Task statement >>
Exactly and in full, give the records again.

----

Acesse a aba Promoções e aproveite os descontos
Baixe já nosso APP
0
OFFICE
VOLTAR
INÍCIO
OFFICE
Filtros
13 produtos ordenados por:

----

Worked solution >>
Acesse a aba Promoções e aproveite os descontos
Baixe já nosso APP
0
OFFICE
VOLTAR
INÍCIO
OFFICE
Filtros
13 produtos ordenados por:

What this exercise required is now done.